Thursday, May 8, 2014

LOST AND FOUND CIRCUS CAN BE FOUND AT THE BARNUM MUSEUM

Two Whimsical Creations by Susan Tabachnick in her Lost and Found Circus


When Susan Tabachnick of Bridgeport found a flange in 2007, she took the unusual piece home and put it on her windowsill.  Months later she saw a copper toilet float and fit the two pieces together perfectly.  Thus began an avocation or hobby that has been occupying her spare time and has led to her first artistic exhibition:  The Lost and Found Circus A Creative Balancing Act.  Bridgeport's Barnum Museum will be showing off her work through the end of August, from Thursday to Saturday, 11 a.m. to 3 p.m.

Tabachnick sees humor and personality in the pieces she assembles, metal or wood or ceramic, for they become her "toys" and "building blocks" as she fits them into an object of interest.  Rather than soldering them together, she places them in a pleasing arrangement and balances each part until her eye tells her it is finished.  This balancing act can become a problem if she disassembles the parts and then tries to reassemble them, unless she has taken a photograph first.

Attracted by shapes, sizes, materials and color, the pieces speak to her and tell her how they need to be combined.  She "marries" these odd discarded items together and has no idea what most of the stuff is.  For her, it's an "intuitive process" that responds to how she sees each piece.   It's "totally imaginary" and she is often amazed at "how the pieces come and create a dialogue."

Always good with her hands, she got her love for artistic handiwork when she learned to embroider at the age of five.  Using her hands to create something new is both "joyous and fun."  She doesn't think of herself as an artist but rather as someone who enjoys taking things apart and putting those same items back together.

Even though Tabachnick doesn't name her creations, her associate George Carsillo of Design Monsters does.  He designed posters for her 3 ring circus like Mesmerizing Spinning Giant and Amazing Unknown Whirling Creature.

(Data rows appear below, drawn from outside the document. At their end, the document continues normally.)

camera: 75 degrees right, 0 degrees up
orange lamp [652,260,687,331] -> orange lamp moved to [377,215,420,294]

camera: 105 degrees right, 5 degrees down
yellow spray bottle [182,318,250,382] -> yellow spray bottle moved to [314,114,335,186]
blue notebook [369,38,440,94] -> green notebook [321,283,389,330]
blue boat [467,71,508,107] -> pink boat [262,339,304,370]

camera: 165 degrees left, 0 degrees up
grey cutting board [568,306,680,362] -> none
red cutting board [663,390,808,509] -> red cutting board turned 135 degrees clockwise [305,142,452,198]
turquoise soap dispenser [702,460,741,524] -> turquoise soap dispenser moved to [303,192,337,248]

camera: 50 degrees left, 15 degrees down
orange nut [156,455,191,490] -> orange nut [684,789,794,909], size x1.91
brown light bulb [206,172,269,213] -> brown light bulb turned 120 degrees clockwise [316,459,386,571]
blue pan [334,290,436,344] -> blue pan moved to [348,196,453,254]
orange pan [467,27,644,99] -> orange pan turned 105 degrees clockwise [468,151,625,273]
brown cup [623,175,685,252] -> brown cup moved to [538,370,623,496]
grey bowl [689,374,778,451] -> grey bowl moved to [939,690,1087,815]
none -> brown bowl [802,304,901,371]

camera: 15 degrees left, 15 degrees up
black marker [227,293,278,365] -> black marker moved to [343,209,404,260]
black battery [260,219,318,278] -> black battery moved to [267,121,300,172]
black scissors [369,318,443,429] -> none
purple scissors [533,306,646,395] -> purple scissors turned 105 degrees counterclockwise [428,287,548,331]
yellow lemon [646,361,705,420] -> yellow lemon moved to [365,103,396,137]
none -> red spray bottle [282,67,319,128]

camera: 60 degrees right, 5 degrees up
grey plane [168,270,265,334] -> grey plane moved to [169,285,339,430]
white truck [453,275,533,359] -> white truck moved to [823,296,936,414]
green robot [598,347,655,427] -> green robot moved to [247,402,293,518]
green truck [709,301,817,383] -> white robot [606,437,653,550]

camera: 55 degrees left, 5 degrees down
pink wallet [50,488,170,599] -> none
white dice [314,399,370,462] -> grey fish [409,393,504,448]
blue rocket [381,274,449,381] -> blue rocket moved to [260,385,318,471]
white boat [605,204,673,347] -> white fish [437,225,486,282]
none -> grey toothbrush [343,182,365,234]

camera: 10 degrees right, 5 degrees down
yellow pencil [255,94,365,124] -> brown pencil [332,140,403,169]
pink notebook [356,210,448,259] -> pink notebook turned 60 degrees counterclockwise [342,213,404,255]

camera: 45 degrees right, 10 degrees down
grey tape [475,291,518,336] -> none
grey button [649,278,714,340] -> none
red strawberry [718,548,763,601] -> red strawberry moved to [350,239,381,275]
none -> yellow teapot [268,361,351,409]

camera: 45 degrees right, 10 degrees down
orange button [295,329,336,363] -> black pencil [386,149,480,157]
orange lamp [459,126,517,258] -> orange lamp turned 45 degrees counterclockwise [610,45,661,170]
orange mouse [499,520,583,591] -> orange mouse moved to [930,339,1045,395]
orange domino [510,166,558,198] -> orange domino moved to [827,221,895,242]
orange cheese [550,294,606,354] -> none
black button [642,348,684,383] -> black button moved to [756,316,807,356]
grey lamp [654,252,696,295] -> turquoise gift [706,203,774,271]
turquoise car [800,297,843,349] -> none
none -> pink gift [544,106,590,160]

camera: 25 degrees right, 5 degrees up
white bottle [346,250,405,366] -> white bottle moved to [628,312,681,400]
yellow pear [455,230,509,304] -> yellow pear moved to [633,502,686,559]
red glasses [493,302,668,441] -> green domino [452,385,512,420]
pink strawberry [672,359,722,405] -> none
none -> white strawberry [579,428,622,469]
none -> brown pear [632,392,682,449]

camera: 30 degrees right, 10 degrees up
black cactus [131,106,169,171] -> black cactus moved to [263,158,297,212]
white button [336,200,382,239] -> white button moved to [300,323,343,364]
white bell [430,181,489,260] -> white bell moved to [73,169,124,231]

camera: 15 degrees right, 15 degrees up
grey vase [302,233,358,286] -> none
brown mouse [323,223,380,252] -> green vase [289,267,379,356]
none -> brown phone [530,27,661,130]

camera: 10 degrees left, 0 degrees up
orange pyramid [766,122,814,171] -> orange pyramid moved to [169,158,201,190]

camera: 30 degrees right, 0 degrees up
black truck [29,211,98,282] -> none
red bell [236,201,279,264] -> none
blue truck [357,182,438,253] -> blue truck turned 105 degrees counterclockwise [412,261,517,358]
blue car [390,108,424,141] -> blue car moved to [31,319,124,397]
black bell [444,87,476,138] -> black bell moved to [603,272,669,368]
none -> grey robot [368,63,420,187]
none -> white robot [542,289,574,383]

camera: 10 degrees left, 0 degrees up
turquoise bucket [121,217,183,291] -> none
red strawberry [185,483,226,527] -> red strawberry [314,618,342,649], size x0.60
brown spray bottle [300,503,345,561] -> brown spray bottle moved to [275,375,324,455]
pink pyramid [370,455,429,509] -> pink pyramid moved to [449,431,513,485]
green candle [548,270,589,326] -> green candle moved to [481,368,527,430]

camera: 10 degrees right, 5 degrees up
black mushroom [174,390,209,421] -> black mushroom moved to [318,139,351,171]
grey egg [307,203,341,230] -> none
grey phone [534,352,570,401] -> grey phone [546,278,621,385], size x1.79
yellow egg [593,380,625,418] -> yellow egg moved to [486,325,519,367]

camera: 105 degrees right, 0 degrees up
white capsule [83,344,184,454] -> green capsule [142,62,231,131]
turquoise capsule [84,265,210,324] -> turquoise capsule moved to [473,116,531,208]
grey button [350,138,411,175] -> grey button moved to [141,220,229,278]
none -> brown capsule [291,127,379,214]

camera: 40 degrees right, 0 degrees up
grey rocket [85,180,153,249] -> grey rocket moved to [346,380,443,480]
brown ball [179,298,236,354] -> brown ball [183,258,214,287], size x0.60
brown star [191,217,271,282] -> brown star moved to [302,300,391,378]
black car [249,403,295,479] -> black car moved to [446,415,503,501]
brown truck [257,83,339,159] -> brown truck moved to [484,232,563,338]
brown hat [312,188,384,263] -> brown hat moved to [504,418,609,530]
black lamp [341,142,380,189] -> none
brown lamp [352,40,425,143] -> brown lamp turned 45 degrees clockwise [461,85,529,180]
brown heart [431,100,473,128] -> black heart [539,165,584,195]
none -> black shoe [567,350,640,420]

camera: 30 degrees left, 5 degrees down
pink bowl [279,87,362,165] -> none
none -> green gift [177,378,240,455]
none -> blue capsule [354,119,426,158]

To give herself inspiration, she attends estate sales where she might buy three carloads of objects for $20 or pay $40 or $50 for only one item.  The fun is in the discovering first and the creation second.  The goal is a balanced union and she doesn't alter or fit anything permanently.

To try your own hand at this small sculpture design, attend a workshop "Inventive Play" with Susan Tabachnick on Wednesday, July 16 from 1:30 p.m. to 3:30 p.m.  Bring your own "found objects" or use the ones provided.  A donation of $5 per family is suggested, for ages 8 to adult.  Go to www.barnum-museum.org.

Come see Susan Tabachnick's imaginative circus sculptures and discover clowns and monkeys or whatever you "see."